Starting at the line that contains "<span>1. Food machinery</span>", return every line through the end of the data exactly, without pictures.

Provided records below:

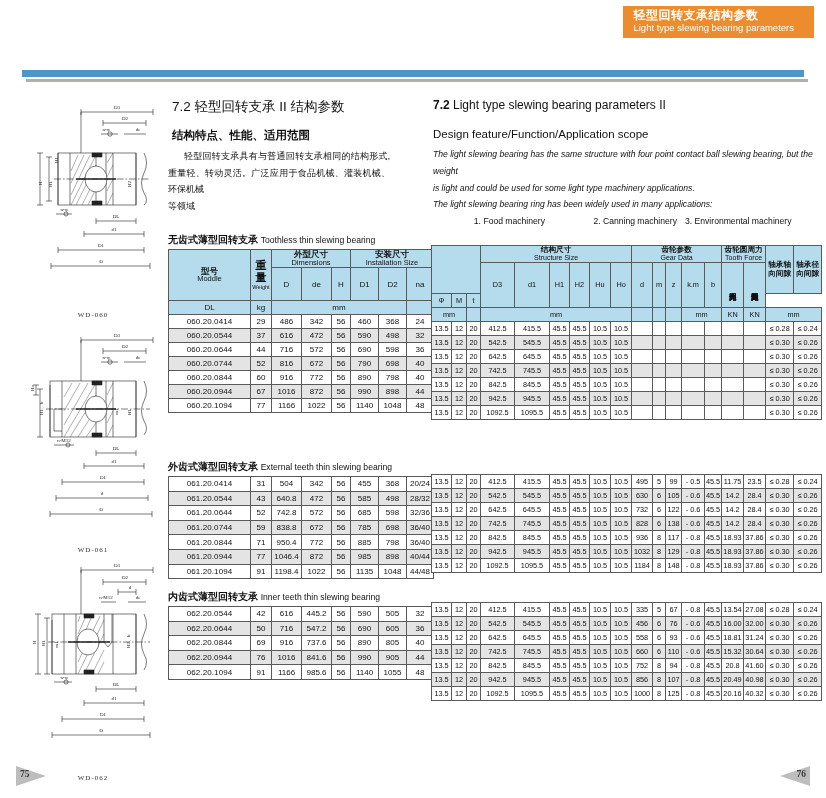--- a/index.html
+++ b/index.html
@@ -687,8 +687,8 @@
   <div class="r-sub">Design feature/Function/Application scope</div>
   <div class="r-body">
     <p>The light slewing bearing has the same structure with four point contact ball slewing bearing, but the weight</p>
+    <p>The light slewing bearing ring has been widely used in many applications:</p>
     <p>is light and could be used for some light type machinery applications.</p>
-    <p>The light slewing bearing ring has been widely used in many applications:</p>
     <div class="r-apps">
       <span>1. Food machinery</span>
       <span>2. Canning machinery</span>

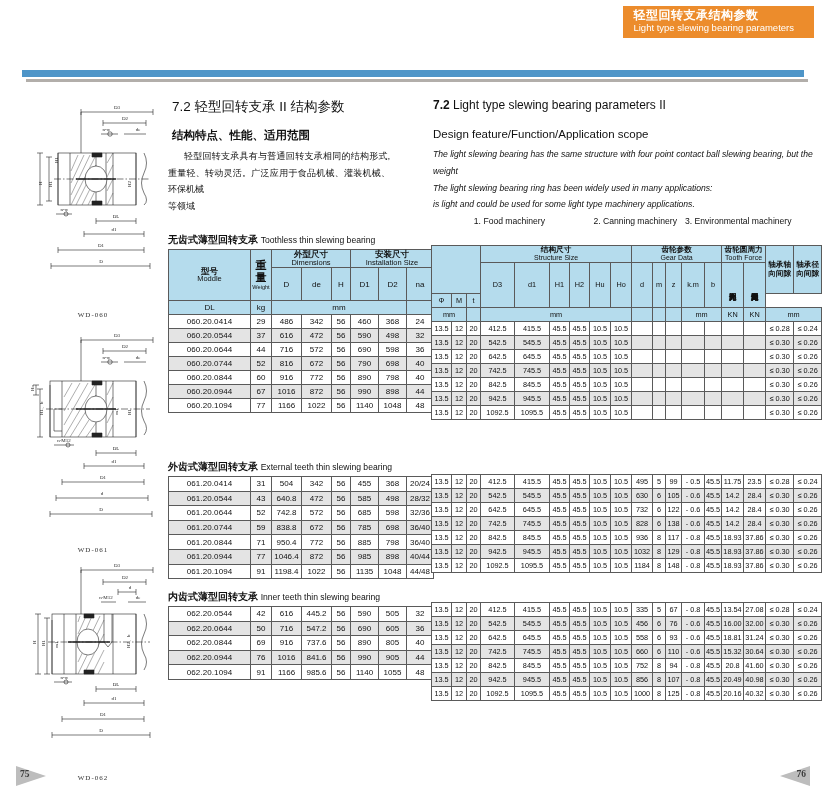--- a/index.html
+++ b/index.html
@@ -76,7 +76,7 @@
   .cap{
     font-size:9.5px;color:#111;margin:0 0 2px 0;white-space:nowrap;
   }
-  .cap .cn{font-weight:bold;font-size:10px;font-family:"Liberation Serif",serif;}
+  .cap .cn{font-weight:bold;font-size:16px;font-family:"Liberation Serif",serif;}
   .cap .en{font-weight:normal;font-size:8.6px;}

End of Provided records.

## Completed task
       <span>1. Food machinery</span>
       <span>2. Canning machinery</span>

--- a/index.html
+++ b/index.html
@@ -76,7 +76,7 @@
   .cap{
     font-size:9.5px;color:#111;margin:0 0 2px 0;white-space:nowrap;
   }
-  .cap .cn{font-weight:bold;font-size:10px;font-family:"Liberation Serif",serif;}
+  .cap .cn{font-weight:bold;font-size:16px;font-family:"Liberation Serif",serif;}
   .cap .en{font-weight:normal;font-size:8.6px;}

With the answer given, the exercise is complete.